Het was in het Rumetrabos dat in het jaar 1101 een vrouwenklooster werd gesticht: de abdij de Sainte-Marie à Nonnebossche, iets ten zuiden van de huidige Nonnebossenhoeve (Michel Verschaeve-Vanoverberghe), vermoedelijk door Theobald, kastelein van Ieper en zoon van Fulpoldus, de stichter van het kapittel te Zonnebeke.
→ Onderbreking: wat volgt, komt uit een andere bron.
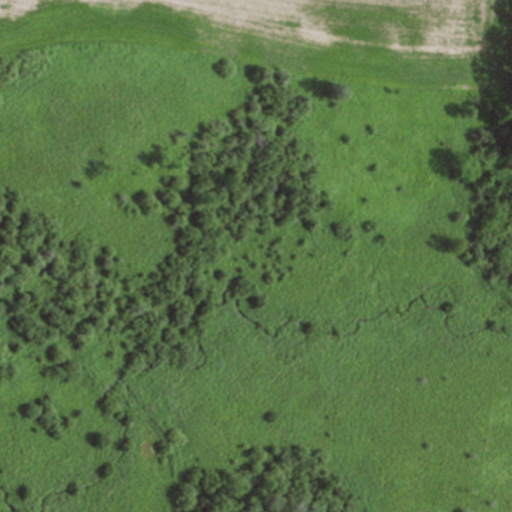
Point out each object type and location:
crop: (295, 37)
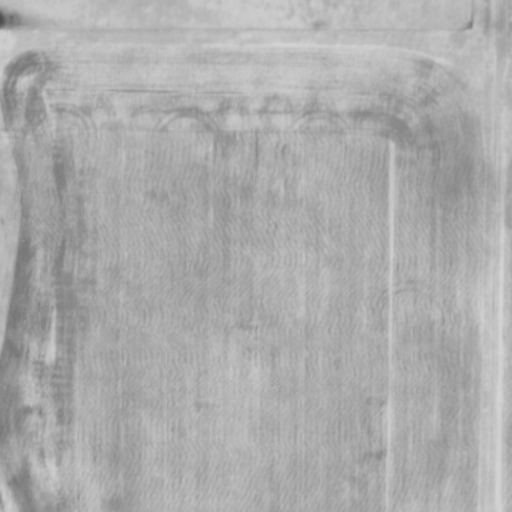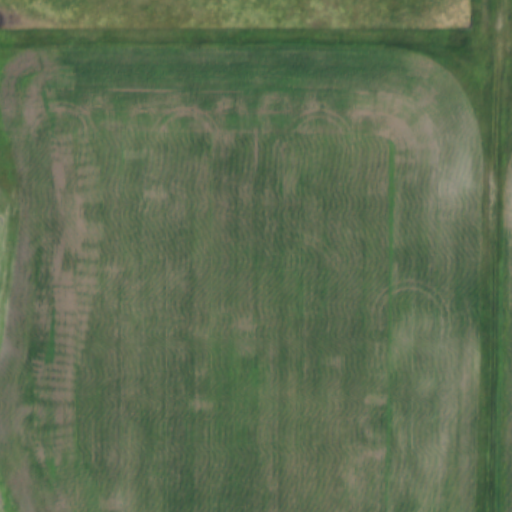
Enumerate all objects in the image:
road: (506, 16)
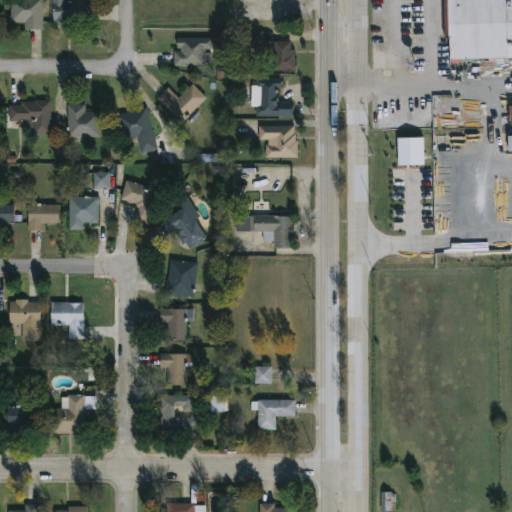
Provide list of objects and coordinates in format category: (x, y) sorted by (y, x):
building: (72, 11)
building: (73, 11)
building: (27, 13)
building: (27, 13)
road: (126, 26)
building: (478, 28)
building: (479, 29)
building: (253, 38)
building: (191, 51)
building: (193, 52)
building: (283, 56)
building: (284, 56)
road: (392, 57)
road: (67, 71)
road: (345, 76)
building: (268, 99)
building: (270, 99)
building: (181, 102)
building: (182, 102)
building: (510, 113)
building: (510, 113)
building: (32, 115)
building: (33, 115)
building: (81, 122)
building: (83, 122)
building: (136, 129)
building: (138, 129)
building: (278, 141)
building: (279, 141)
building: (510, 142)
building: (411, 151)
building: (101, 180)
road: (496, 183)
building: (139, 200)
building: (140, 200)
building: (81, 211)
building: (83, 212)
building: (5, 214)
building: (7, 214)
building: (41, 216)
building: (43, 216)
building: (184, 225)
building: (182, 228)
building: (268, 229)
building: (269, 229)
road: (330, 255)
road: (358, 256)
road: (57, 264)
building: (180, 279)
building: (181, 279)
building: (68, 316)
building: (25, 317)
building: (69, 318)
building: (27, 319)
building: (176, 322)
building: (176, 323)
building: (176, 368)
building: (176, 368)
building: (263, 375)
road: (131, 387)
building: (218, 404)
building: (72, 412)
building: (271, 412)
building: (273, 412)
building: (71, 414)
building: (177, 414)
building: (176, 415)
building: (20, 417)
building: (20, 418)
road: (178, 471)
building: (388, 502)
building: (185, 507)
building: (186, 507)
building: (272, 507)
building: (27, 508)
building: (29, 508)
building: (273, 508)
building: (72, 509)
building: (75, 509)
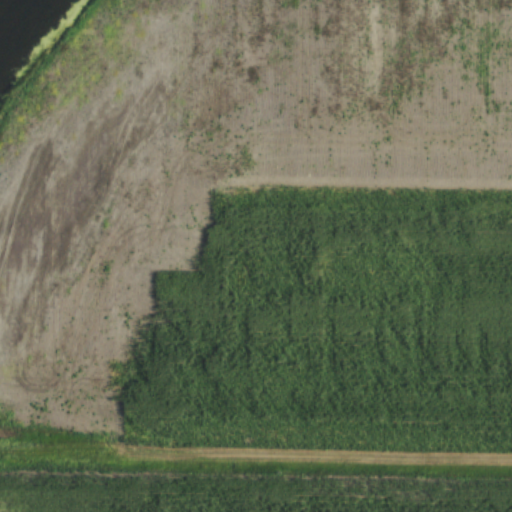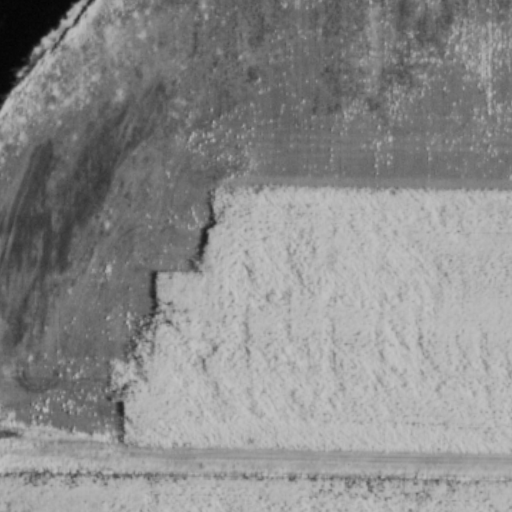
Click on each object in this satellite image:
river: (7, 9)
road: (255, 458)
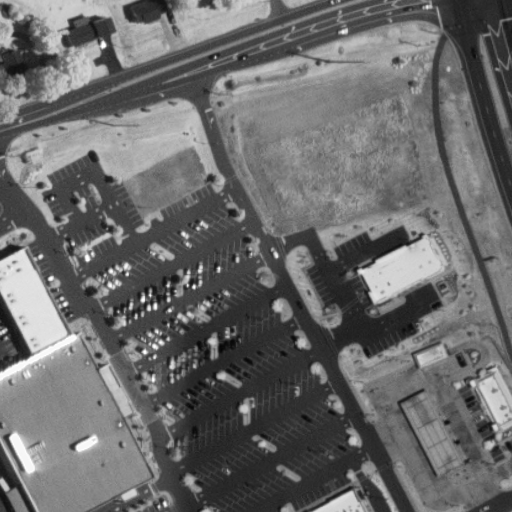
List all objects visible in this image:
road: (364, 3)
building: (145, 9)
road: (334, 14)
road: (278, 15)
road: (508, 15)
building: (86, 29)
road: (237, 44)
building: (12, 64)
road: (96, 88)
road: (222, 98)
road: (204, 100)
road: (482, 101)
road: (79, 177)
street lamp: (218, 184)
street lamp: (86, 197)
road: (459, 198)
street lamp: (139, 205)
road: (96, 212)
road: (152, 229)
street lamp: (348, 235)
street lamp: (411, 240)
road: (365, 250)
street lamp: (306, 251)
street lamp: (68, 253)
street lamp: (230, 254)
street lamp: (334, 256)
road: (177, 266)
road: (358, 266)
building: (407, 268)
building: (408, 268)
parking lot: (51, 280)
road: (336, 282)
street lamp: (167, 288)
road: (369, 291)
road: (405, 292)
road: (192, 294)
road: (354, 300)
building: (27, 303)
street lamp: (337, 307)
street lamp: (108, 309)
street lamp: (443, 310)
road: (400, 313)
road: (329, 315)
street lamp: (265, 318)
road: (210, 327)
road: (315, 327)
building: (41, 334)
road: (110, 337)
parking lot: (210, 342)
street lamp: (394, 349)
street lamp: (202, 352)
street lamp: (476, 352)
building: (434, 354)
building: (434, 355)
road: (228, 360)
street lamp: (410, 360)
street lamp: (450, 375)
street lamp: (143, 379)
road: (439, 380)
street lamp: (362, 381)
street lamp: (298, 382)
road: (245, 392)
building: (498, 396)
building: (497, 397)
building: (55, 409)
street lamp: (374, 409)
street lamp: (234, 419)
road: (260, 427)
building: (64, 430)
building: (438, 430)
road: (375, 431)
building: (436, 432)
street lamp: (171, 446)
street lamp: (326, 450)
road: (277, 458)
street lamp: (497, 463)
street lamp: (401, 466)
road: (330, 470)
road: (497, 474)
street lamp: (264, 484)
road: (143, 485)
road: (312, 487)
road: (431, 491)
road: (115, 492)
road: (125, 492)
building: (126, 493)
road: (140, 494)
road: (491, 497)
road: (104, 502)
building: (348, 503)
building: (349, 504)
street lamp: (461, 504)
parking lot: (157, 506)
road: (183, 507)
street lamp: (210, 509)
In de ‘volle hoogconjunctuur’ van de abdij kwam de ramp van de Beeldenstorm over Vlaanderen. De Calvinisten hebben de abdij na diverse voorafgaande plunderingen volledig in de as gelegd op 22 december 1579 en de kloosterzusters voorgoed verdreven naar hun refuge te Ieper. Uit die periode is ons een legende overgebleven. Luister naar het verhaal:
De abdij had een klokje dat bij haar doopsel de naam Pieter had gekregen. Het was niet groot (een soort schelleke) maar het luidde zo klaar en helder dat men het een half uur in ’t ronde kon horen. Het was het uurwerk van de streek. ‘s Noens en ’s avonds hoorden de mensen het luiden. Zij namen hun pet af, baden het Angelus en wisten dat het tijd was om te gaan eten.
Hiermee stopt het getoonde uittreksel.